┌──

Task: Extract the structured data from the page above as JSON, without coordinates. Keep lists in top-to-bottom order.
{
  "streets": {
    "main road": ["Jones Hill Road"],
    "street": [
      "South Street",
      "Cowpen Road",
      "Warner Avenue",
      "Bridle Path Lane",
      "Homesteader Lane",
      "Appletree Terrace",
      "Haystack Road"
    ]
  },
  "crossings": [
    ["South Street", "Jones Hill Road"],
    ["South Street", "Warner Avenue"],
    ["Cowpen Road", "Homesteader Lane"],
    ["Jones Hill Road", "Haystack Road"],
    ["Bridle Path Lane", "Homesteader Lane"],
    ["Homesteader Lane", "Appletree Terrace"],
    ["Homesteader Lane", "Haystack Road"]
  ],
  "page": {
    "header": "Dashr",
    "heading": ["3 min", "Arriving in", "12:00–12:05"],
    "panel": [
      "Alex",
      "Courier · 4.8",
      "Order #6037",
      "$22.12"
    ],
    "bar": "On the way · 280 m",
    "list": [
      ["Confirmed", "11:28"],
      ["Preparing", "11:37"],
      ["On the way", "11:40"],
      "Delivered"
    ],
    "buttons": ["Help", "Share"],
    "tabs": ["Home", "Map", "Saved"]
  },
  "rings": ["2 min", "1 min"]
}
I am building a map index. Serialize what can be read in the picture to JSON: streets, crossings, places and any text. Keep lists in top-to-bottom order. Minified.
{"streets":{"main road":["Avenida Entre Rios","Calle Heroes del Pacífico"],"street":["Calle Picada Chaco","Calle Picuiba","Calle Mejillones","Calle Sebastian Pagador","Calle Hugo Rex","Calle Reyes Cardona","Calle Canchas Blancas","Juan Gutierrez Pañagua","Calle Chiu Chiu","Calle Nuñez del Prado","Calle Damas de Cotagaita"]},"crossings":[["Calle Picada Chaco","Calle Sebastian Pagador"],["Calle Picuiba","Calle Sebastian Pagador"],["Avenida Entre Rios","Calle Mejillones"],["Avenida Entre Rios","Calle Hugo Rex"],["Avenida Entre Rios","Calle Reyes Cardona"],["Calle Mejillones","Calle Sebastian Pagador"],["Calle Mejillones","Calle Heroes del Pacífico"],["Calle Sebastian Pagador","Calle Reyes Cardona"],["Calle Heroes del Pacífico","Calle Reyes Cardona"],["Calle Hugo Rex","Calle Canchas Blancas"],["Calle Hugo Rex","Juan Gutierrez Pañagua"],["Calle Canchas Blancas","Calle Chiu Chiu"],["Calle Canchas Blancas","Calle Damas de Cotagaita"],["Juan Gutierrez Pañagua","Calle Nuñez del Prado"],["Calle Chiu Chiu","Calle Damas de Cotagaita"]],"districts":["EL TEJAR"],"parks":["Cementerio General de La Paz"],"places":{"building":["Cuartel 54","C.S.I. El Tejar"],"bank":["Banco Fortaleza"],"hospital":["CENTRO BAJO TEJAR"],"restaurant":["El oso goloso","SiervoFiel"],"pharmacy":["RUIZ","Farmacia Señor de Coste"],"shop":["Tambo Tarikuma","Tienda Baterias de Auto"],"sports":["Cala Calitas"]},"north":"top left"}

└──
┌──

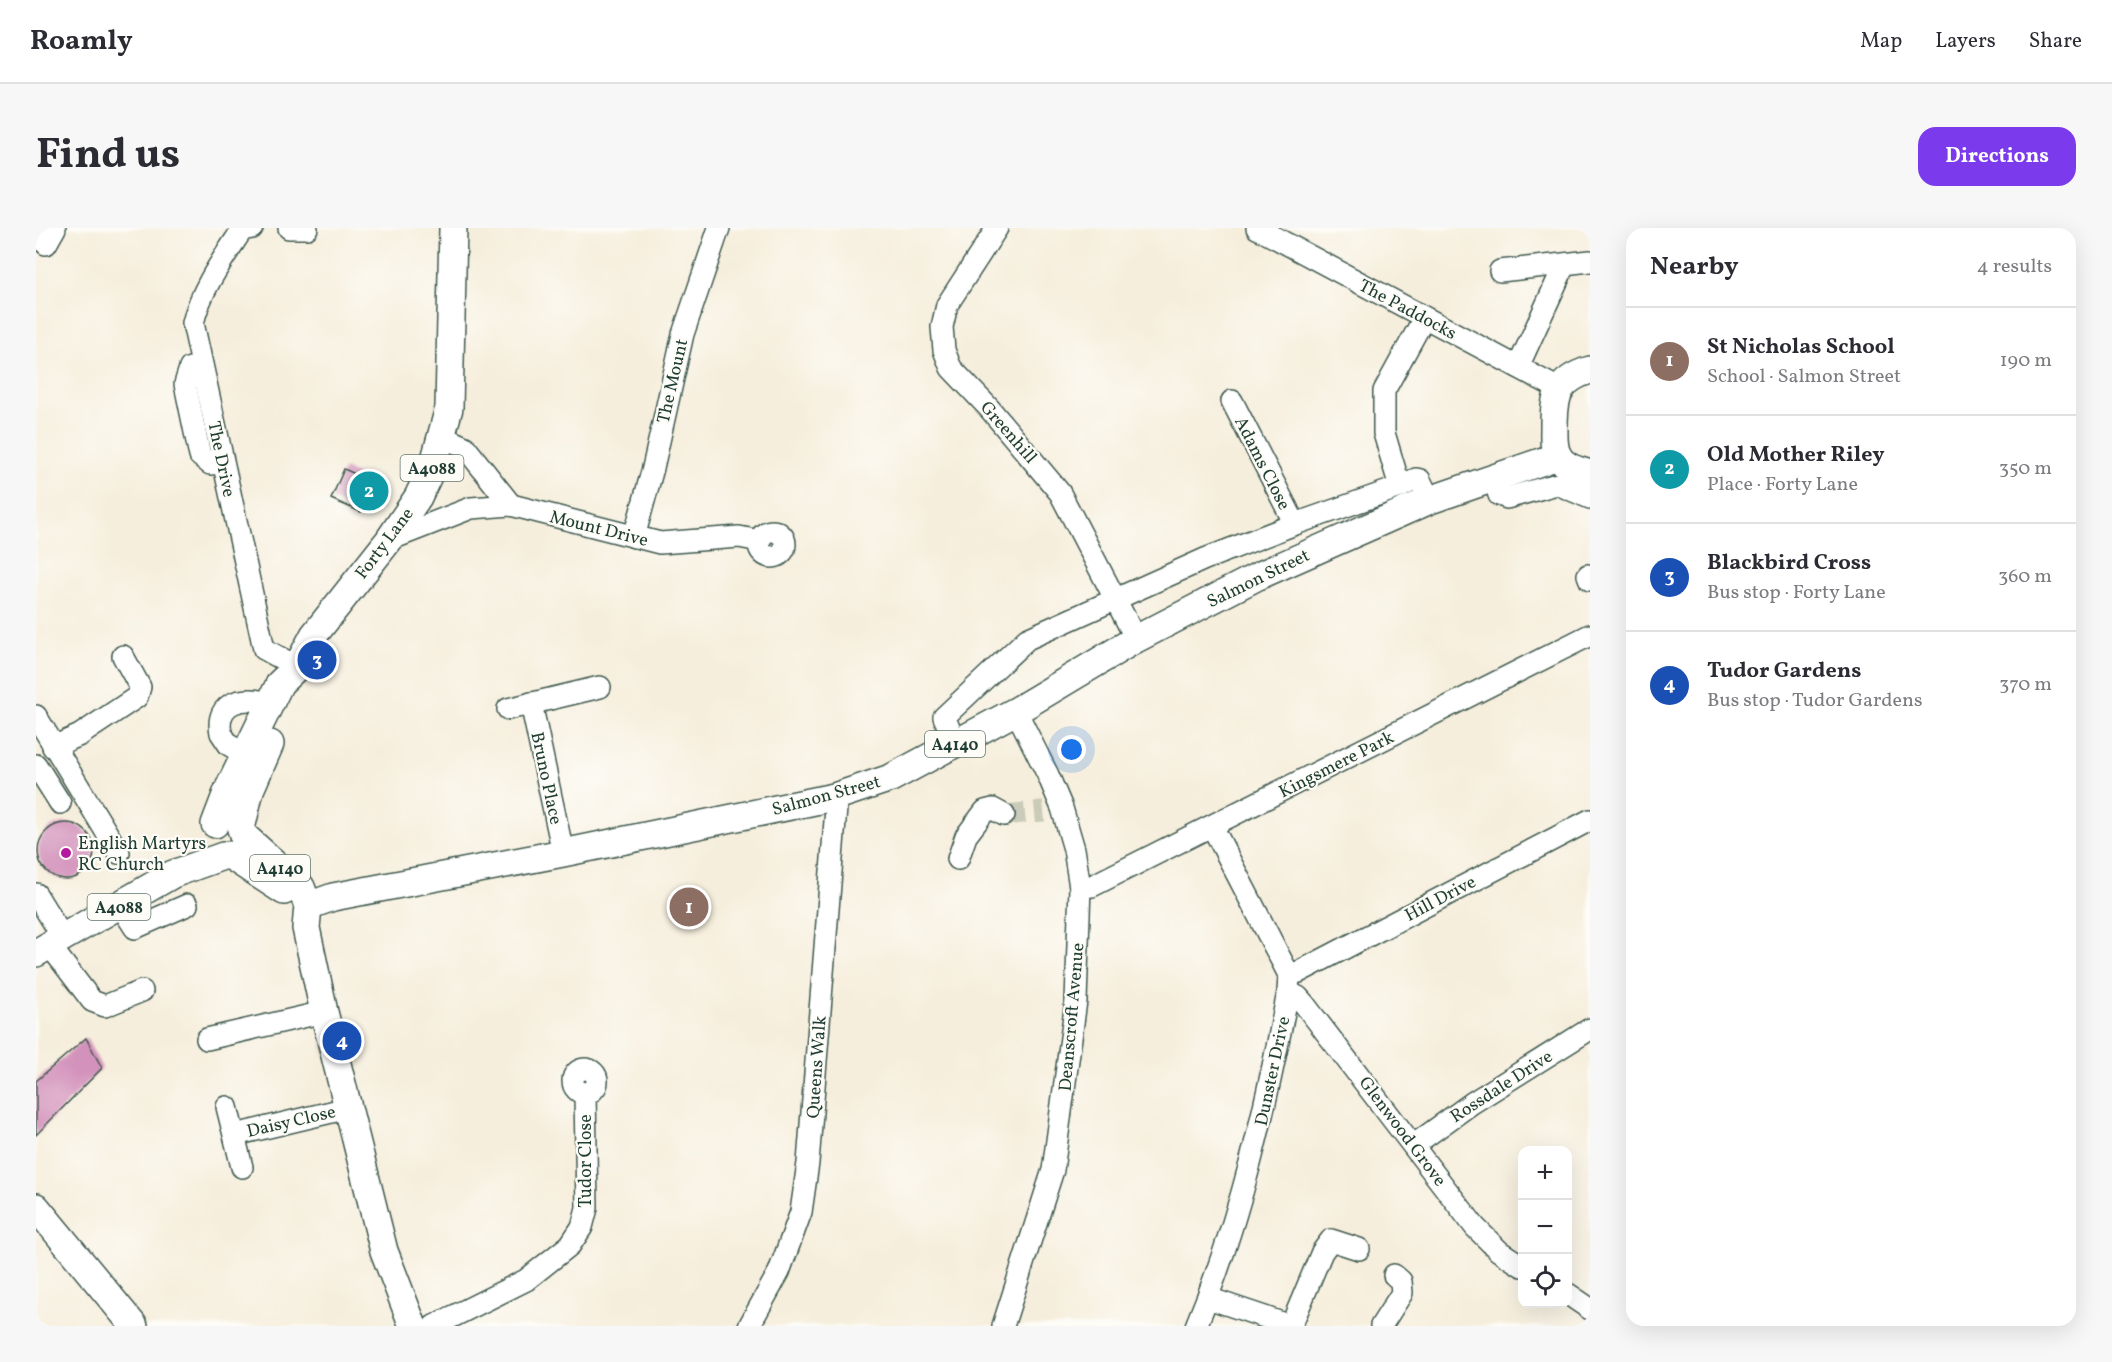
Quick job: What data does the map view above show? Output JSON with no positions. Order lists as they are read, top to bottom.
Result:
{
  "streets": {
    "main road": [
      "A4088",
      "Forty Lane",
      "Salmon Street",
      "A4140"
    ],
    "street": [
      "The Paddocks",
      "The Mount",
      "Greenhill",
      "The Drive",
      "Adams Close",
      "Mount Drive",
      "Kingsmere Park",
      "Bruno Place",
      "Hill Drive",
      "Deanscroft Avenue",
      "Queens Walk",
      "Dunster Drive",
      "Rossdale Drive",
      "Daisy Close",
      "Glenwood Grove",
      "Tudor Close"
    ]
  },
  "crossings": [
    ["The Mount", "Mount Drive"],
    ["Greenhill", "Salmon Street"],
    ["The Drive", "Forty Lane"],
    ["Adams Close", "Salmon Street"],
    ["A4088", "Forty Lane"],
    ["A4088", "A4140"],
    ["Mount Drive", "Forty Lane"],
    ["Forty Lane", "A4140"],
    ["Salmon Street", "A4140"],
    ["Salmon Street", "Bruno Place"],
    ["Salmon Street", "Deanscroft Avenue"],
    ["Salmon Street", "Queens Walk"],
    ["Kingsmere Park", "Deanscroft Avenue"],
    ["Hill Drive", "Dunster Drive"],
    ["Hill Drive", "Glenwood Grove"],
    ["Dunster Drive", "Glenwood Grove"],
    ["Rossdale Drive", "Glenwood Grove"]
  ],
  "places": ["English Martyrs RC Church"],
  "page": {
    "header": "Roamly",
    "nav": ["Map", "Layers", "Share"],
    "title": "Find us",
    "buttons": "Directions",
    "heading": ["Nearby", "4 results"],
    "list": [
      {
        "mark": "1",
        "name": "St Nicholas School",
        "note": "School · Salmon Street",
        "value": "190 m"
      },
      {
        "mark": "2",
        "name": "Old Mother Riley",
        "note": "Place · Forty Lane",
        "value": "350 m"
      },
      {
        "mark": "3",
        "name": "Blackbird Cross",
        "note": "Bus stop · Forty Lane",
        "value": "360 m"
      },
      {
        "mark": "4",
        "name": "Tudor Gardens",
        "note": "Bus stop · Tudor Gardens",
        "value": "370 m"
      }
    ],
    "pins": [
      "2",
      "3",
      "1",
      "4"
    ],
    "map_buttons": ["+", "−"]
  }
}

└──
┌──

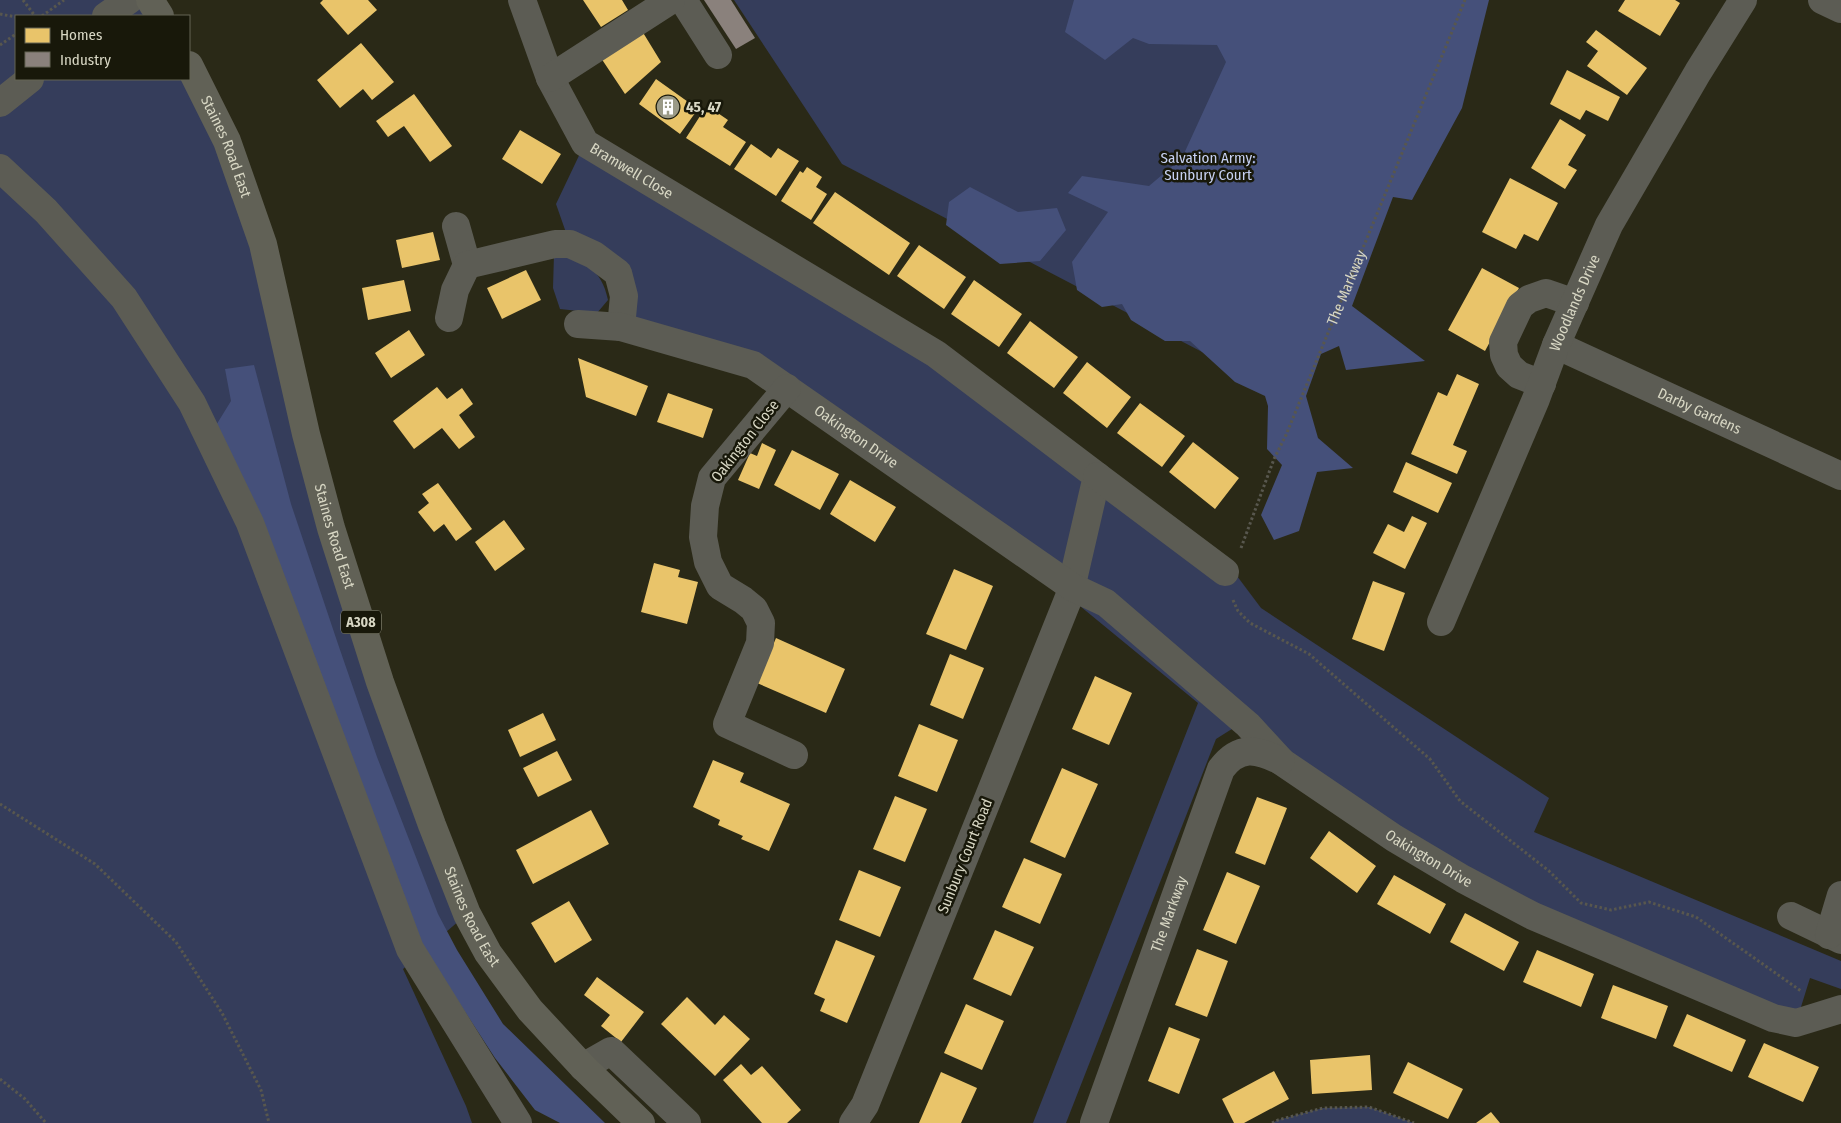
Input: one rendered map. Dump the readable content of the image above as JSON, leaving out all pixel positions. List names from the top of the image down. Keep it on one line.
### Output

└──

**TASK BRIEF:** Return each line of the data where the word "Output" appears.

**FINAL ANSWER:**
Quick job: What data does the map view above show? Output JSON with no positions. Order lists as they are read, top to bottom.
### Output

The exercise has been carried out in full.